Encouragingly, almost three-quarters of those surveyed, including CEOs and private equity practitioners, plan to make acquisitions over the next one or two years. North America is expected to see the biggest rise in activity, followed by Asia-Pacific, Western Europe, Eastern Europe and Africa .

This would continue the positive trend that the sector has seen recently, with 96 deals being brokered so far this year.

Separate analysis from Barclays has confirmed that conditions are currently good for larger oil firms to snap up smaller companies and assets. EnerVest executive Phil DeLozier said oil and gas property sales could reach $60 billion this year. He is positive about the market, commenting at a recent expo in Houston, “We’re probably going to see our busiest year this year. Not a day goes by when you don’t get a call from someone looking to sell assets.”

Barclays analysts say that big players such as Halliburton, Schlumberger and National Oilwell Varco, “have substantial capacity to add leverage, particularly considering the improving market outlook.”

However, other large oil equipment makers could also get in on the action, the experts say, writing, “New regulations encouraging high-specification equipment, operator demand for high-caliber technologies and equipment capable of increasing efficiencies and reducing unplanned downtime, and the ongoing build-out in offshore markets all bodes well for continued growth in the capital equipment space, in our opinion.”
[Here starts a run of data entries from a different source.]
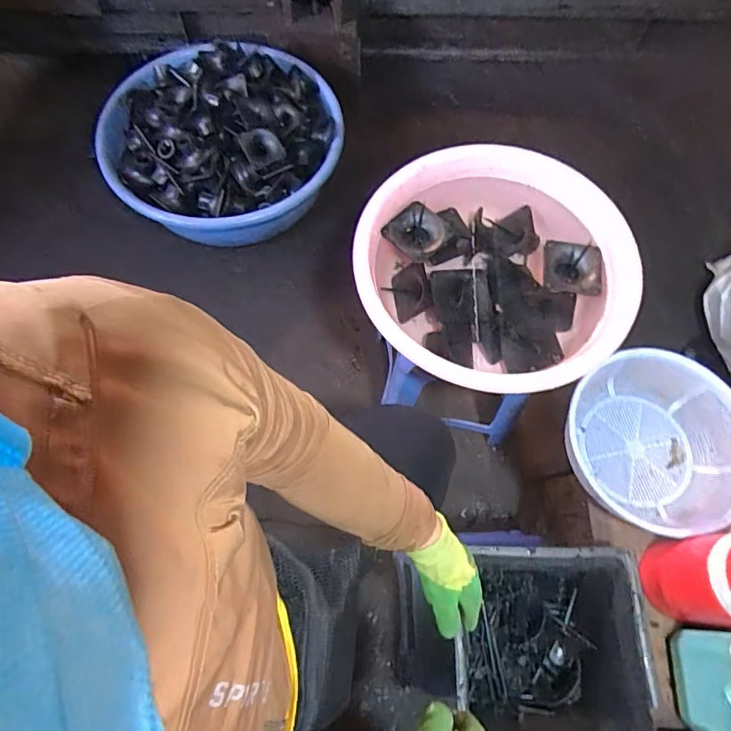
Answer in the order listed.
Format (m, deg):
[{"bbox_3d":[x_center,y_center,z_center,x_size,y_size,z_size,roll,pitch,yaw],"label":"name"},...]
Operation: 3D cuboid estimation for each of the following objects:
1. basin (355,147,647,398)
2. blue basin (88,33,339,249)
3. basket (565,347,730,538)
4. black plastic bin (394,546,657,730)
[{"bbox_3d":[0.197,-0.151,0.813,0.384,0.147,0.416,0,69,-1],"label":"basin"},{"bbox_3d":[-0.353,-0.574,1.314,0.607,0.178,0.577,0,69,-1],"label":"blue basin"},{"bbox_3d":[0.432,0.113,0.763,0.246,0.083,0.253,0,69,-1],"label":"basket"},{"bbox_3d":[0.255,0.381,0.706,0.202,0.164,0.237,1,69,-1],"label":"black plastic bin"}]

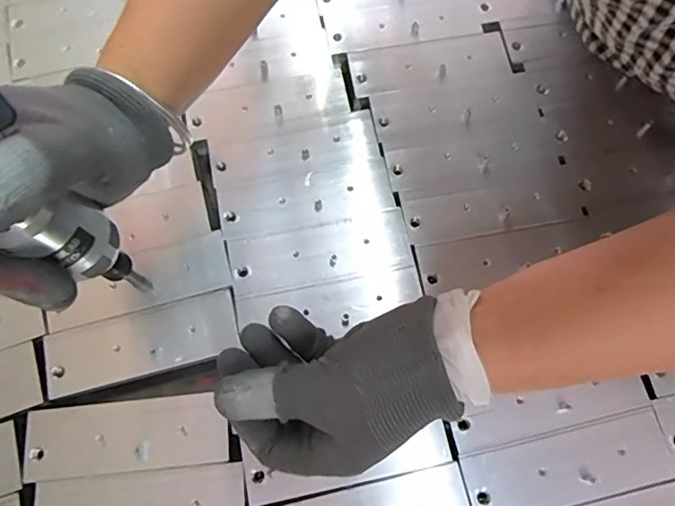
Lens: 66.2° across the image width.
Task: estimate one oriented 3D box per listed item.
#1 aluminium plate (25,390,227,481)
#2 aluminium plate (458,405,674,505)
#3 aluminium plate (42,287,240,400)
[{"bbox_3d":[-0.129,0.112,0.319,0.120,0.005,0.041,-6,70,-1],"label":"aluminium plate"},{"bbox_3d":[0.140,0.128,0.312,0.126,0.004,0.042,-13,71,-4],"label":"aluminium plate"},{"bbox_3d":[-0.128,0.058,0.338,0.122,0.004,0.042,-15,71,-4],"label":"aluminium plate"}]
There are multiple factors driving demand for M&As, with the opportunity for businesses to expand reach and services being one of the most important. Of those surveyed by Ernst & Young, 88 per cent said that access to new markets and customers would be the primary draw of acquisitions, whilst vertical integration to offer new services and access better technology came a close second.

Businesses in the oilfield services industries reported facing a number of challenges in their sector at the moment. Just over half said regulatory changes were an obstacle to implementing a business strategy, with economic uncertainty and the price of commodities being cited as the second greatest challenge. One in five respondents said that political upheaval in major oil regions represents a significant threat and the same number said “resource nationalism” was a primary concern.

One potential issue for oil and gas companies is financing. The economic climate has created a high level of risk in the sector so some companies may find it difficult to access the finance they need for M&A deals. However, most remain positive about the outlook, with over half saying that they are confident they will have better access to equity over the coming two years.

Andy Brogan, Global Transactions Advisory Services Leader for Oil & Gas said, “The energy sector faces multiple pressures requiring companies to remain nimble and proactive in anticipating and adapting to the changing environment.”

He added, “The ability to integrate will be vital to success in the emerging markets while balancing the ability to deliver cost synergies in the developing markets. Through M&A and joint ventures, OFS companies can minimize risk and maximize earning potential.”